◆ **Problems**
1/ Copy the Mariners article below from "The Optimist’s Take" up to and including "of this team.".
2/ In the Mariners article below, which five pitchers make up the rotation?
3/ Translate this sentence from the Mariners article below into Spanish: "The rotation could be the strength of this team."

The Optimist vs. The Pessimist on the Mariners

By Blaidd Drwg

As I was working at 2 AM the other morning and was trying to stay awake watching a file load, I started thinking about the 2011 season for the Mariners and what that is going to look like. I took a “best case” and “worst case” look at the team and eventually it evolved into a discussion with myself. Here is how that broke down:

This analysis of the Mariners is sort of like Spy vs. Spy.

Starting Pitching
The rotation: Felix, Jason Vargas, Doug Fister, Erik Bedard, Michael Pineda

The Optimist’s Take – this has the potential to be one of the top 5 rotations in baseball. Felix should easily put together another Cy Young quality season, Bedard looks like he regained his form and is ready to be dominating, Vargas is right about in his prime years and looks to have finally realized his ceiling, Fister is a serviceable back of the rotation guy, and Pineda looks ready to be a young Felix. The rotation could be the strength of this team.

◆ **Information provided**

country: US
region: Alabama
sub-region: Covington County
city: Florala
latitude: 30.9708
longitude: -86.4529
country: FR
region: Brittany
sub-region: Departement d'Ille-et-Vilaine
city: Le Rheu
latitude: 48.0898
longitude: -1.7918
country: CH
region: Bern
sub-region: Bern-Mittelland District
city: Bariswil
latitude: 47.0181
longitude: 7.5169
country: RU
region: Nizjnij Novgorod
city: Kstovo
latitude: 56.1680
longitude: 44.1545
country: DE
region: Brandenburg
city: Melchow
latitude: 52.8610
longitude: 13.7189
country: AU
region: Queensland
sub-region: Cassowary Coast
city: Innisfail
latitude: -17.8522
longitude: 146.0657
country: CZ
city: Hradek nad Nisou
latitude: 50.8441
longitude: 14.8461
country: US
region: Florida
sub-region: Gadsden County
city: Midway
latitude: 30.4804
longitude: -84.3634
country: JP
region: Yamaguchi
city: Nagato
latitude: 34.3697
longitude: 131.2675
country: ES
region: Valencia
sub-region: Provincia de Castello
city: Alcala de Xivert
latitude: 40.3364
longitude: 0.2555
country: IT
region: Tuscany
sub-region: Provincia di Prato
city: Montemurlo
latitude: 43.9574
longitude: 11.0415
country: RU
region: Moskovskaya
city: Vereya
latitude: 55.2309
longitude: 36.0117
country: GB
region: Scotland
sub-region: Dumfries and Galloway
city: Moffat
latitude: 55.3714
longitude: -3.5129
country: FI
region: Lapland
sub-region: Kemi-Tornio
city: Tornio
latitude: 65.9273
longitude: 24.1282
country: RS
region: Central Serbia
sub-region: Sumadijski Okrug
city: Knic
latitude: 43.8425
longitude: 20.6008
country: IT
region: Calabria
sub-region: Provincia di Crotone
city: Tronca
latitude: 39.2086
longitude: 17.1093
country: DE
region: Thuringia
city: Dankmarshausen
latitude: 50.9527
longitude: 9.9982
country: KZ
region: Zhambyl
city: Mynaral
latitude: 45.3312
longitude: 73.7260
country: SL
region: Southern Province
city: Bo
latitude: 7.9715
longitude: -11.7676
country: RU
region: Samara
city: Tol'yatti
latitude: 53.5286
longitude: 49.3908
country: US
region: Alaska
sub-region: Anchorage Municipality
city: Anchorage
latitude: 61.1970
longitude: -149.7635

◆ **Solutions per task**
1/
The Optimist’s Take – this has the potential to be one of the top 5 rotations in baseball. Felix should easily put together another Cy Young quality season, Bedard looks like he regained his form and is ready to be dominating, Vargas is right about in his prime years and looks to have finally realized his ceiling, Fister is a serviceable back of the rotation guy, and Pineda looks ready to be a young Felix. The rotation could be the strength of this team.

2/ Felix, Jason Vargas, Doug Fister, Erik Bedard, and Michael Pineda.

3/ La rotación podría ser la fortaleza de este equipo.